Nu de koek bijna op is, zie je hier en daar een vermakelijke strijd oplaaien om de aardigste plaats op de ladder.
Bram de Swaan, die een aantal sociologen het leven zuur maakt, op de voet gevolgd door Frans Kellendonk, die met een paar anglisten de vloer aanveegt. Moet ik achterblijven? Integendeel. Ik ben erop uit hoog te scoren op de hitlijst van ‘citaties’; desnoods ben ik bereid voortdurend mezelf te citeren als ik geen stof tot schrijven meer heb.
Want in de wetenschap gaat het, in deze crisis, om de competitie. Men moet met een onderzoek, een theorie, de eerste zijn. Men moet ook geen middel schuwen zijn waarnemingen te verfraaien, zijn berekeningen te vereenvoudigen. Ginjaar heeft groot gelijk, wanneer ze spreekt van het dorre hout in de exacte vakken op school. Voor een dadaïsering van de wetenschap heb ik me altijd al in willen spannen. En toen dan ook de klas, waar ik klasseleraar van ben, een groot aantal drieën en vieren verzamelde voor natuurkunde, vroeg ik DB, wat er nu zo’n groot probleem kon wezen in die klas van mij.
‘De eenparig versnelde beweging!’ riep hij uit. En met een krachtige zwaai van zijn verontwaardigd hoofd, bracht hij zijn coiffure in de juiste coupe.
‘yt = yo + vot + ½at2,’ zei hij.
‘Ze kunnen het in de x-richting, maar vraag je ze de y-richting…!’
Ik leerde de formule bliksemsnel uit het hoofd en schreef die voor mijn verzamelde discipelen op het bord. Ik verpletterde de meute. En ik voegde eraan toe: ‘En of je het nu in de x- of in de y-richting zoeken moet, – het is allebei stomeenvoudig! Wat is trouwens leuker op school dan mechanica?’ vroeg ik. ‘Zijn jullie wel goed bij het hoofd?’ Want natuurlijk wil ik mijn pupillen hoog opstoten in de vaart der volken, met of zonder hulp van Ginjaar. De kans dat zij op de TH zullen belanden is immers allerminst denkbeeldig. Zo is er tenslotte ook een ir. C. Brouwer gepromoveerd op een proefschrift “Onderzoek naar het karakteriseren van de kwaliteit van het wegverkeer”.
Waarom zitten we in een auto, vraagt hij.
Wel, wij willen ons lichaam verplaatsen en ons gevoel van eigenwaarde tonen door voertuig en rijstijl.

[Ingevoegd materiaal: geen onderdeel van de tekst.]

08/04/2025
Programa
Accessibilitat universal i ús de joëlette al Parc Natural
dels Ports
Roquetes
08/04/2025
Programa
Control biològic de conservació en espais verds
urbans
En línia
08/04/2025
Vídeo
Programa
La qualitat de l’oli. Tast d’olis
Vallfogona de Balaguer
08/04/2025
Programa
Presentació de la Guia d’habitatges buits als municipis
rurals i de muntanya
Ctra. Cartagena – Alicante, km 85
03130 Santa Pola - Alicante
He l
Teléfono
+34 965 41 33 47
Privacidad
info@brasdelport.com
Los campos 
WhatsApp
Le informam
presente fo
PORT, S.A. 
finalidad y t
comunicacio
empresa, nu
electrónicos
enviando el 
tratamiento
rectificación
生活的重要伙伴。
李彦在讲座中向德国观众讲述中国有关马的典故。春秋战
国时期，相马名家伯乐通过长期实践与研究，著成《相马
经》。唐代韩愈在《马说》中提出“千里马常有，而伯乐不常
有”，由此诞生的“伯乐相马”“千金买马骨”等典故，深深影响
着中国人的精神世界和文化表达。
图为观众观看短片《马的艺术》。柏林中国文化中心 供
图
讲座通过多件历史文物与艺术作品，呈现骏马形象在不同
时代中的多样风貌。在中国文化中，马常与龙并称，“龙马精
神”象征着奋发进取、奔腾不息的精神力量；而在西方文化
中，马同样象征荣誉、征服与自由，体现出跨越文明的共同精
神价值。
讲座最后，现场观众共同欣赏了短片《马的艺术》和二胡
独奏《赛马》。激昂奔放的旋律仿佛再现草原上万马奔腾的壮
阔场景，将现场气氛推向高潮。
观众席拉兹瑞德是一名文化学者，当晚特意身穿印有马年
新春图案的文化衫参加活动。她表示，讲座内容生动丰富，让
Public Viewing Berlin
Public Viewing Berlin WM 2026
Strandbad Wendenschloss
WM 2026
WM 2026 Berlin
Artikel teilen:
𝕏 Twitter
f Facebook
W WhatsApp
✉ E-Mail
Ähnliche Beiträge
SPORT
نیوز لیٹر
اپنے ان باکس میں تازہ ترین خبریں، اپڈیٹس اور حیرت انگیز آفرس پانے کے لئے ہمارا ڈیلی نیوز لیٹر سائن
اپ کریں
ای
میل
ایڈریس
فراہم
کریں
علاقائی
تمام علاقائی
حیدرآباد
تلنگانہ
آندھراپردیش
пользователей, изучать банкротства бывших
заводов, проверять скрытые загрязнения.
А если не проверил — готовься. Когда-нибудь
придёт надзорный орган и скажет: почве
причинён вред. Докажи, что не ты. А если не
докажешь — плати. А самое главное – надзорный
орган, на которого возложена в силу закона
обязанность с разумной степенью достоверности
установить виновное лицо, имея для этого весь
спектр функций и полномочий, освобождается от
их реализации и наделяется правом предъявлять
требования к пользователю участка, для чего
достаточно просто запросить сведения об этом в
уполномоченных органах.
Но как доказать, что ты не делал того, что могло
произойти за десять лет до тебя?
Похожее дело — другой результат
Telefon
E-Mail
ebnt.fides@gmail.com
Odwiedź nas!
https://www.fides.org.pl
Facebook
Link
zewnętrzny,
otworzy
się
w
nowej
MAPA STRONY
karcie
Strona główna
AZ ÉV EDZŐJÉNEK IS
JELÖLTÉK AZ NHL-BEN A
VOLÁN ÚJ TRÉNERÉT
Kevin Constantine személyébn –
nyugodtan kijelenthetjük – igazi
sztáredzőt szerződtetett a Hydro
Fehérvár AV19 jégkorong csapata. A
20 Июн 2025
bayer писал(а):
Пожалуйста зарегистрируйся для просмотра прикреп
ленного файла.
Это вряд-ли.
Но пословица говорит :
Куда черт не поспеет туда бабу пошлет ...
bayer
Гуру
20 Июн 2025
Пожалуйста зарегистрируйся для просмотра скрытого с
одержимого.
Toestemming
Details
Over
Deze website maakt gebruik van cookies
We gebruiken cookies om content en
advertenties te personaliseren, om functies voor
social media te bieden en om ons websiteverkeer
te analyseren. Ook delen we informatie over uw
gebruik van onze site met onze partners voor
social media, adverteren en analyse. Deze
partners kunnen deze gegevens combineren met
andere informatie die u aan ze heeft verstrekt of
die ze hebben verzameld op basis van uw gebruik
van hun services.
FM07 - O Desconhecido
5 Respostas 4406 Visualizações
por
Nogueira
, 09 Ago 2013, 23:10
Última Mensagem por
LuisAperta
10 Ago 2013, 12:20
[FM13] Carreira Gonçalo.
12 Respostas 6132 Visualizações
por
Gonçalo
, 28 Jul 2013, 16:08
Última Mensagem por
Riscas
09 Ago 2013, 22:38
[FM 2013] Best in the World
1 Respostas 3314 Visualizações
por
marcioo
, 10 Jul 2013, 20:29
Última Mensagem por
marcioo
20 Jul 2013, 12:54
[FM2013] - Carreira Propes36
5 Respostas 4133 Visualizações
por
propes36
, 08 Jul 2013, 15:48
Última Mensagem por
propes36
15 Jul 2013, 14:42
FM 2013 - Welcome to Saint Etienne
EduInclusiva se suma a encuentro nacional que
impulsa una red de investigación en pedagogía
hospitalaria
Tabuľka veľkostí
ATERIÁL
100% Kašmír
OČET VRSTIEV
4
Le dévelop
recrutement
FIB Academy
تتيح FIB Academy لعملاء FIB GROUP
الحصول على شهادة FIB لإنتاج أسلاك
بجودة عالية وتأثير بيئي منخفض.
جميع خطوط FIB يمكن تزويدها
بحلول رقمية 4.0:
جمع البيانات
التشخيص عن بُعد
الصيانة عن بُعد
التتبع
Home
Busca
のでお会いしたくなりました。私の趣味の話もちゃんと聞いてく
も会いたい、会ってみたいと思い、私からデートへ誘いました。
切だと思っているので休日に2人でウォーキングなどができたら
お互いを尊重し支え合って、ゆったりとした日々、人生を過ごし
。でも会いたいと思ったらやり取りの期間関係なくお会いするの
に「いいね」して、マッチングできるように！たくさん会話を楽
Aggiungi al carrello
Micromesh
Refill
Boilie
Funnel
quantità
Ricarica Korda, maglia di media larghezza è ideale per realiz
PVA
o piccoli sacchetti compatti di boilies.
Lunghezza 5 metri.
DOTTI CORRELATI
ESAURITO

Deze zaken moeten worden beschouwd in het kader van een bestuurder-voertuig-weg-verkeerssysteem.
Hoe weet ik dit? Och, eigenlijk wist ik dit altijd al. Eigenlijk weet mijn kleine meid van vijf dit ook allang. Maar ik weet het óok uit een artikel van Piet Vroon in De Volkskrant van 10 dec. 83:
‘Wat het verkeerssysteem betreft blijkt dat het aantal malen dat wij een andere auto waarnemen toeneemt naarmate er meer auto’s op de weg zijn. Ook geldt dat bij belangrijke afspraken wordt gekozen voor een minimale ritduur. Het rijden zelf heeft twee belangrijke kenmerken. De gemiddelde snelheid neemt af met de verkeersintensiteit en is bijna nul in files. De snelheidswisselingen (zie de figuur) nemen daarentegen toe met de verkeersintensiteit. Zulks is ook te merken aan het brandstofverbruik, alsmede de slijtage van remmen, banden en koppeling. Deze zogenaamde versnellingsruis laat een significant verschil zien tussen het rijden in de stad en op de autoweg.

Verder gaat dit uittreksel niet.